Take (Deliver 5)
Giving up on that, she padded through the front room and spied a sleeping woman on one of the mattresses. The sight of the feminine form gave her a sense of comfort. Not that she could trust anyone working for Tiago, but if she had any chance of making a friend here, maybe that woman was an option.
At the front door, Arturo breezed past and led her onto a concrete porch. The shade from the overhang offered little relief from the dry heat.
She stepped off the stoop and lifted her face to the cloudless, sun-bleached sky. Without shoes, the rocky ground burned the soles of her feet, but she didn’t care. It’d been a month since she felt direct sunlight on her skin.

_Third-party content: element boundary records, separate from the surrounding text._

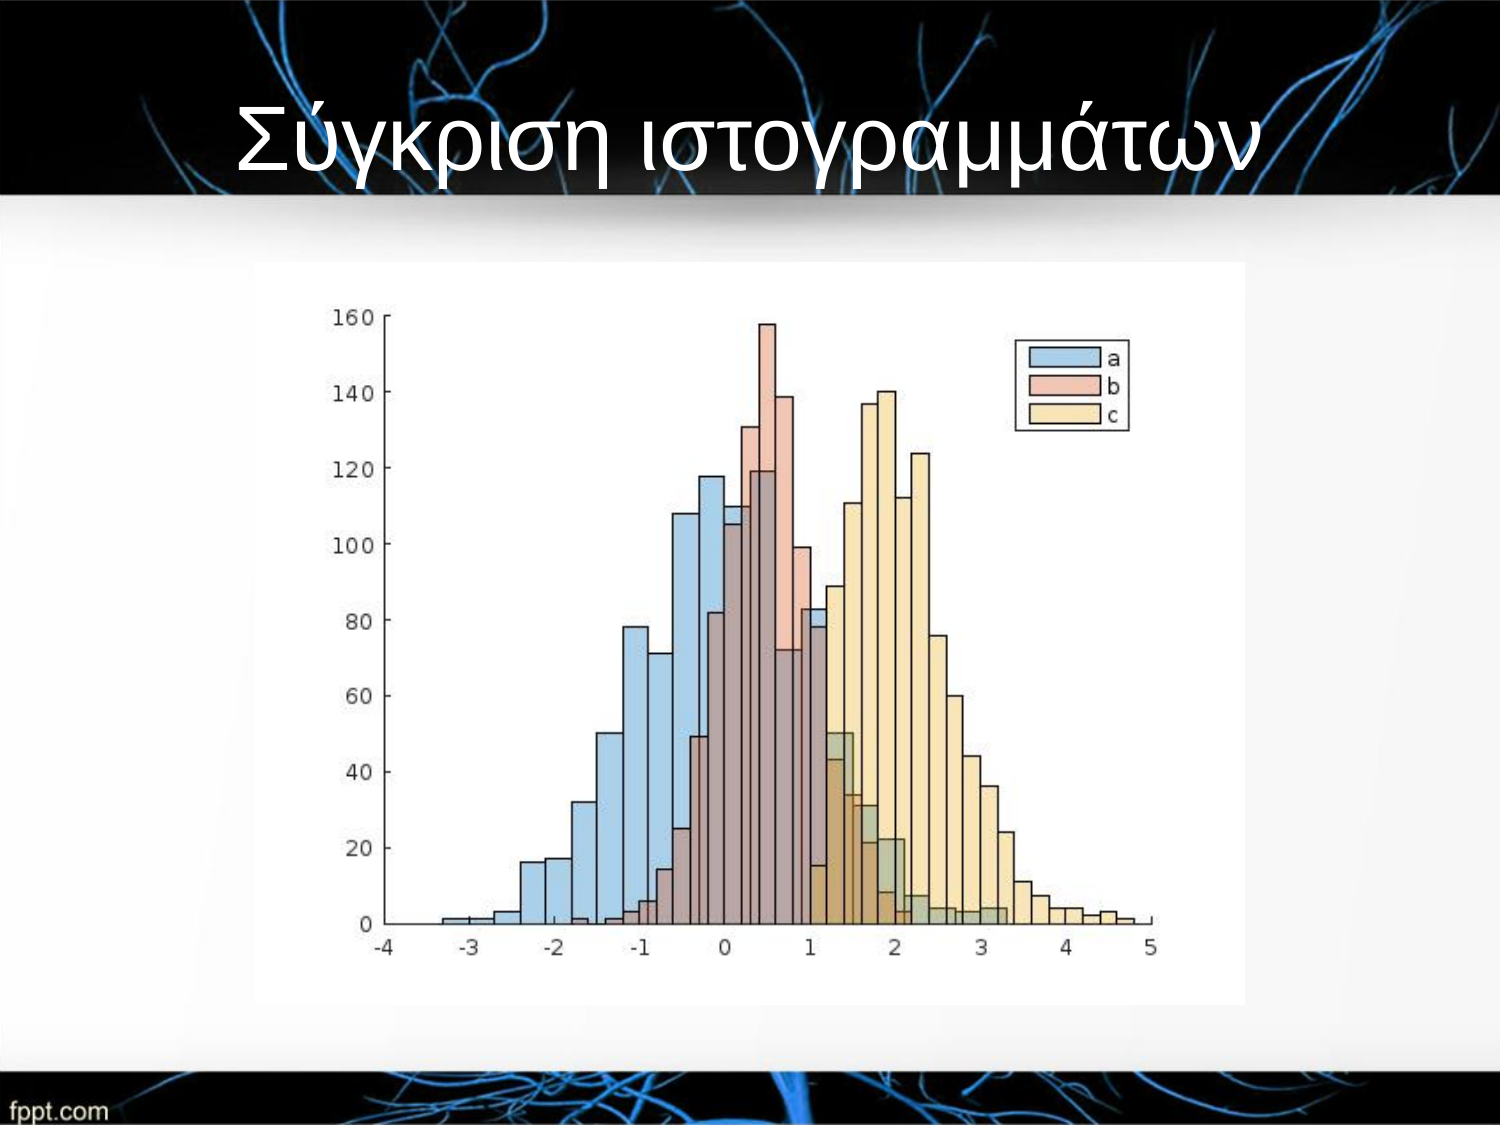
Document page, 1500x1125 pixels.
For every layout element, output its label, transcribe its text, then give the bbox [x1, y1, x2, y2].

title Σύγκριση ιστογραμμάτων [75, 45, 1425, 233]
picture [0, 0, 1500, 1125]
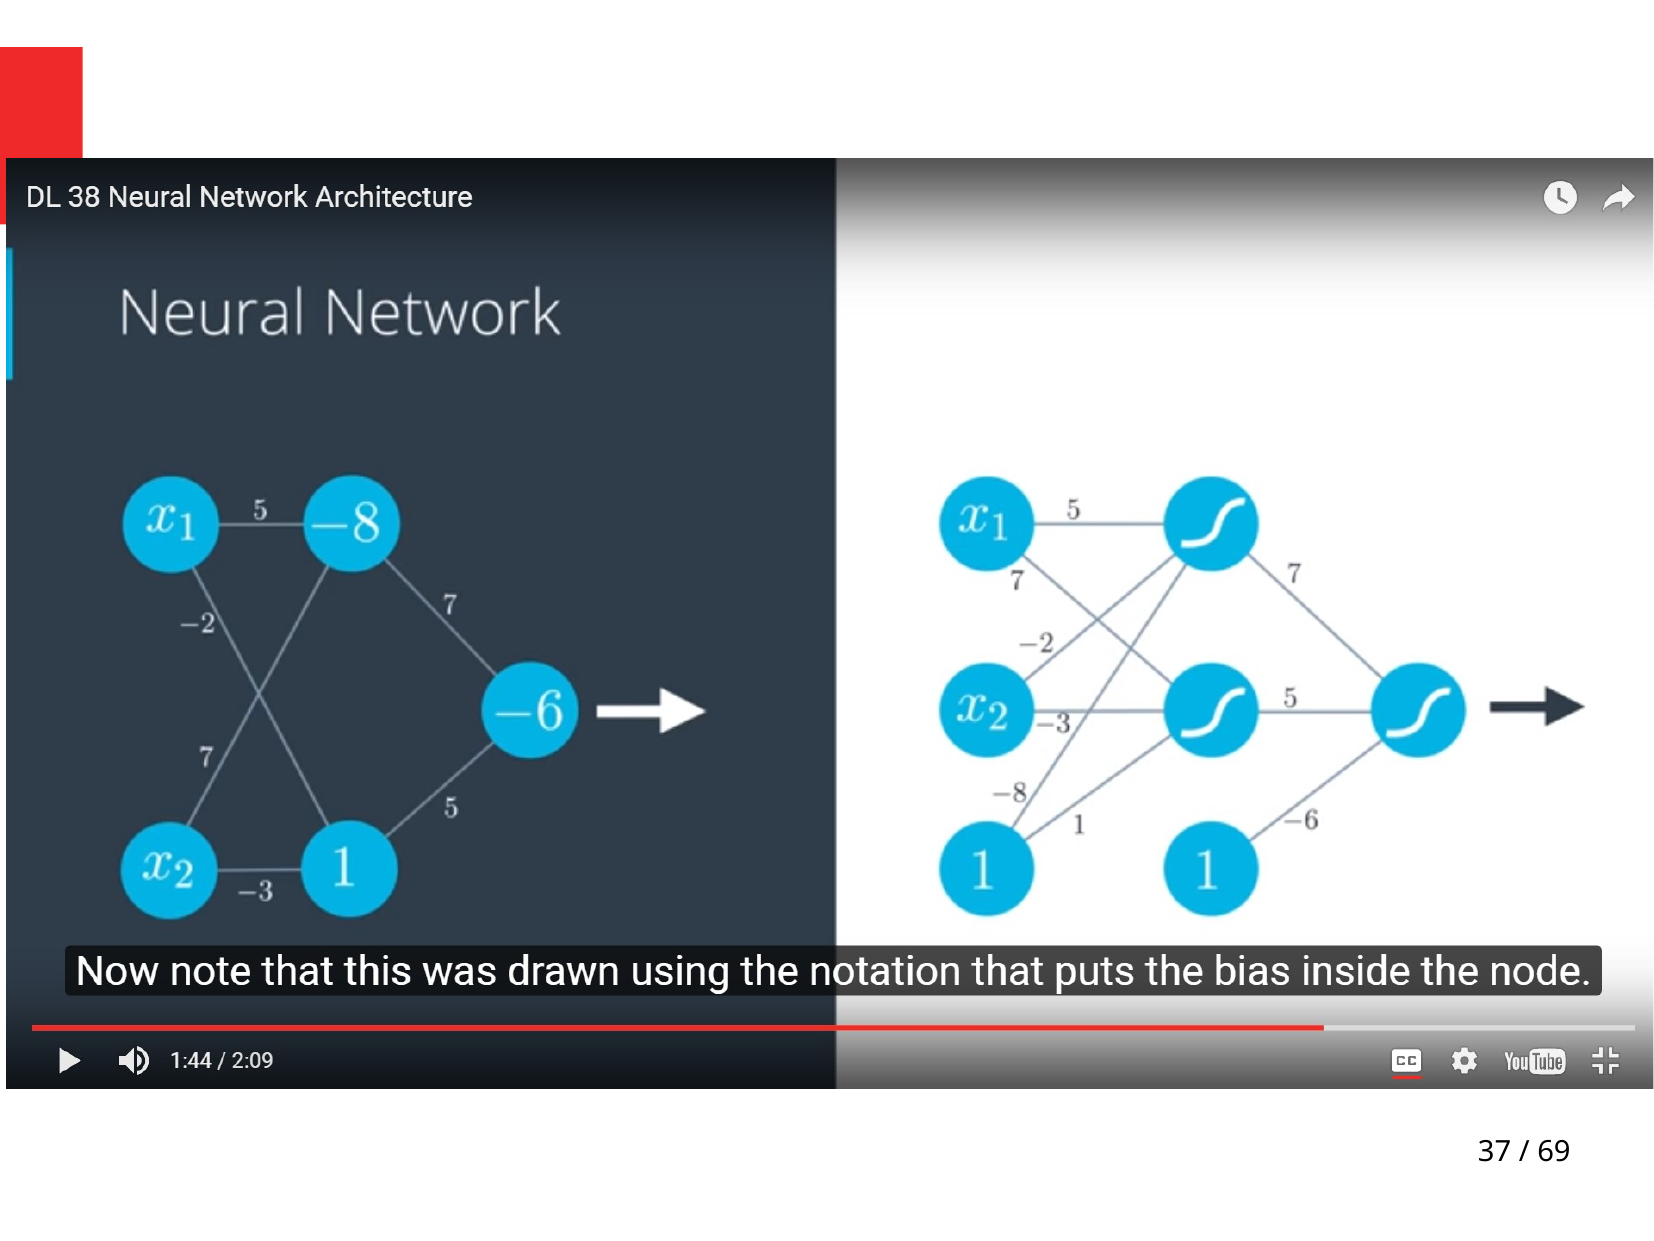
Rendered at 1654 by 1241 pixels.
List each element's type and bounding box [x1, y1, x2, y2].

There were no sounds, no traffic, no roaring of ocean waves, no signs of civilization in any direction. Unmarked nothingness embraced her with empty arms.
She paced a circuit around the house, examining the barred windows and probing for weak exit points. If she decided to run, the front door would be the only way out. Not that she would make it two feet with the silent, intimidating barricade hovering at her elbow.

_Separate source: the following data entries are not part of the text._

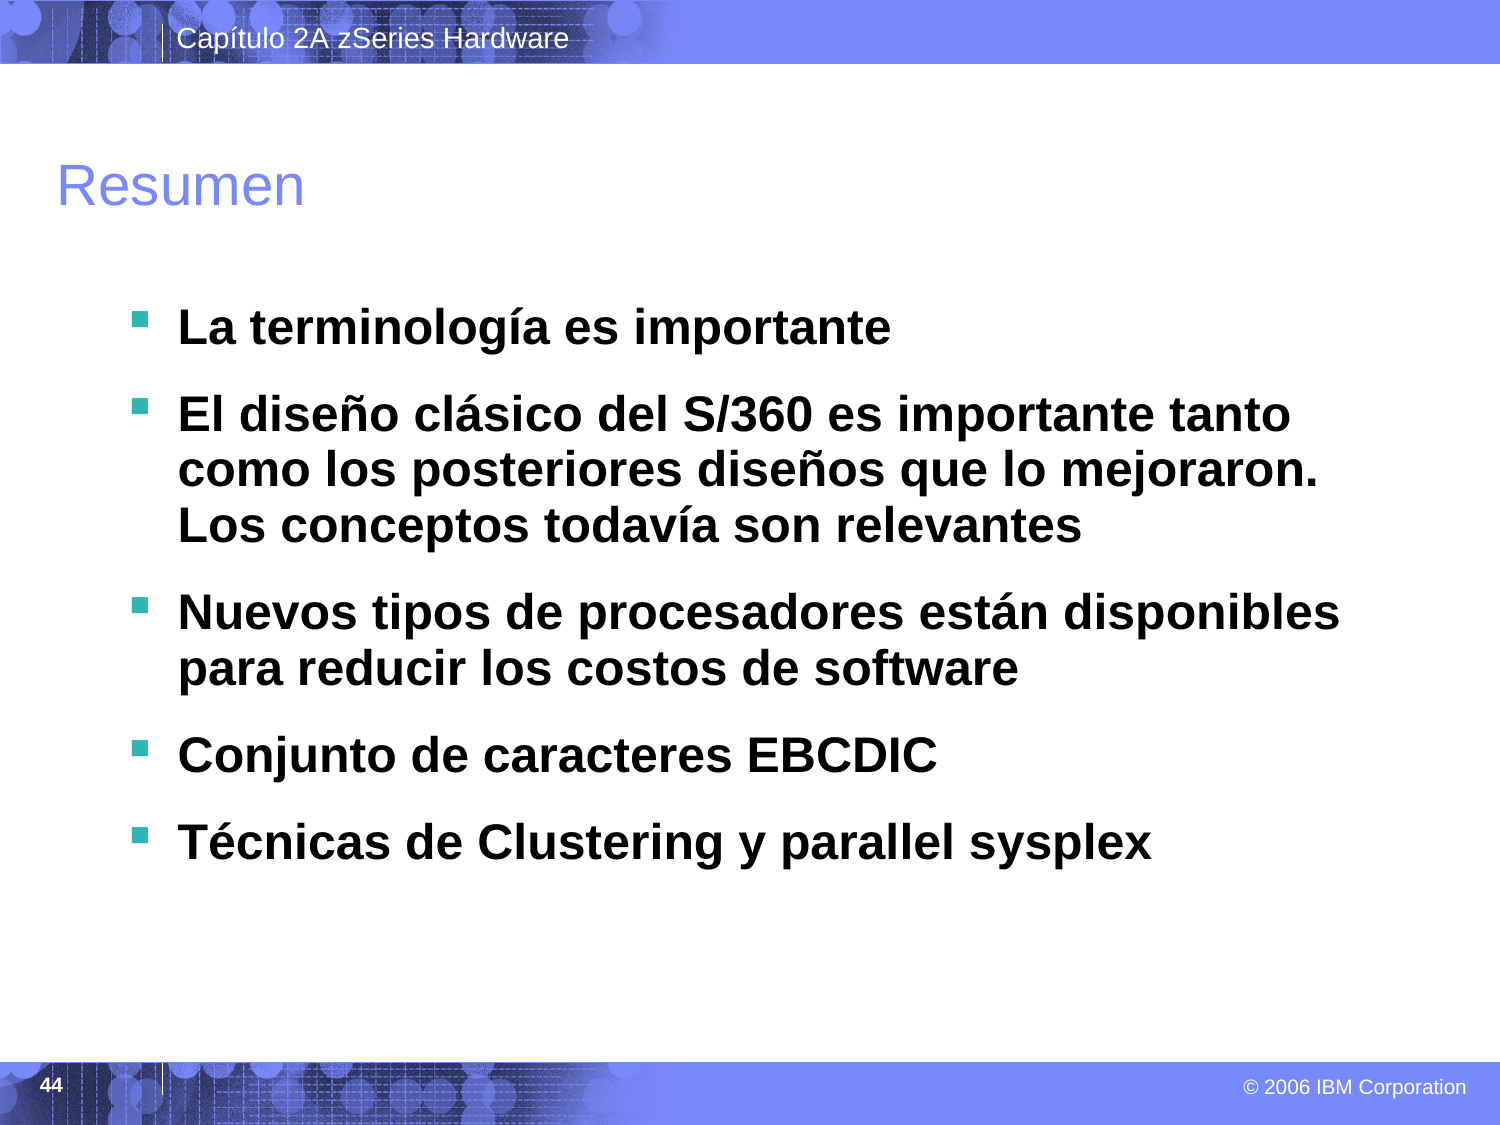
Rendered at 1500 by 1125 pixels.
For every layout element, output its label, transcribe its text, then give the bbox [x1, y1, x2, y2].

picture [0, 1063, 1500, 1125]
picture [1, 1, 1500, 63]
list La terminología es importante El diseño clásico del S/360 es importante tanto como los posteriores diseños que lo mejoraron. Los conceptos todavía son relevantes Nuevos tipos de procesadores están disponibles para reducir los costos de software Conjunto de caracteres EBCDIC Técnicas de Clustering y parallel sysplex [112, 291, 1388, 932]
title Resumen [25, 142, 1378, 225]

Arturo’s presence made her skin crawl, especially after hearing him admit he wanted to fuck her more than anything.
A shudder gripped her as she returned to the porch and sat on the steps.
“Are we in Venezuela?” She squinted at him.
He leaned against the awning support and said nothing. At six-foot-and-too-many-inches tall, his thirties-something gladiator build backed up the combative vibes that emanated from him.
“How long have you worked for Tiago?” she asked.
No response.
“I’m not comfortable with what you said about me inside.” She rubbed her neck. “Please, tell me you weren’t serious.”
He grunted a huff, and his pockmarked cheeks bounced with sick amusement.
“So it’s true.” Her face turned to ice, despite the suffocating heat. “He lets his guards rape his prisoners.”
“He likes to watch.”Kate’s stomach plunged to her feet.
Tiago liked to watch his men rape women. Of course, he did. He was a criminally insane psychopath.
And she’d been sleeping next to his room for the past month.
Her heart sprinted as she honed in on the car parked thirty feet away. What were the odds she could outrun Arturo, hop into the front seat, and find a key in the ignition?
Not a chance in hell.
She slumped. “Where did Boones go?”
One of the cars was missing, and she hadn’t seen the doctor since breakfast.
Arturo stared at the hazy horizon, as if she weren’t speaking.
“What animal best represents your personality?” she asked, trying to startle a reaction from him.
His eyes narrowed, but he didn’t glance at her.
“I’m thinking a bear.” She tapped her chin. “But could you survive in the wilderness?” She sighed at his muteness. “A teddy bear, then.”
A raping, murderous, gangster teddy bear.
He crossed a booted ankle over the other and rested his fingertips in the front pockets of his baggy jeans.
“What do your clothes say about you?” She pursed her lips, frustrated by his refusal to talk. “Say something. I dare you. No, really. I totally dare you to utter one word.”
He was a statue. A voiceless, expressionless sentinel.
Over the next two hours, she continued to toss out questions, hoping he would bite. She wanted him to slip up and tell her something useful. But the comment about Tiago watching his guards rape prisoners was the only information she managed to coax from him.
The sun beat down on the cracked earth, brutally hot and smothering. Nevertheless, she remained on the shaded porch, preferring the limited freedom of outside to the stale confinement of the stone walls indoors.
Eventually, Boones returned.
As he parked the sedan and climbed out, Arturo straightened, assuming a more attentive stance. She didn’t know how many weapons the massive man concealed beneath his clothes, but she wouldn’t try to steal car keys from Boones and risk a bullet from Arturo.
Her escape would require more stealth than a grab-and-run.
“Help me with these.” Boones handed her several shopping bags and carried the rest into the house and up the stairs.
There were stores nearby? Close enough for Boones to buy all this stuff and return within a few hours? She still didn’t know what country she was in. Maybe there was a receipt with an address in one of the bags?
Arturo relayed Tiago’s message about the hair-covered clothes in the kitchen. Then he hung back in the stairwell as she followed the old doctor through the antechamber and down the hall to Tiago’s room.
Boones heaved the bags onto the mattress and removed the contents. Running shoes, active wear, jeans, t-shirts, underwear… As he separated the clothes into two piles, she realized one of the stacks was meant for her.
She emptied the other bags and helped him sort, unable to locate a receipt or anything that identified her location. “Are we staying here? In Venezuela?”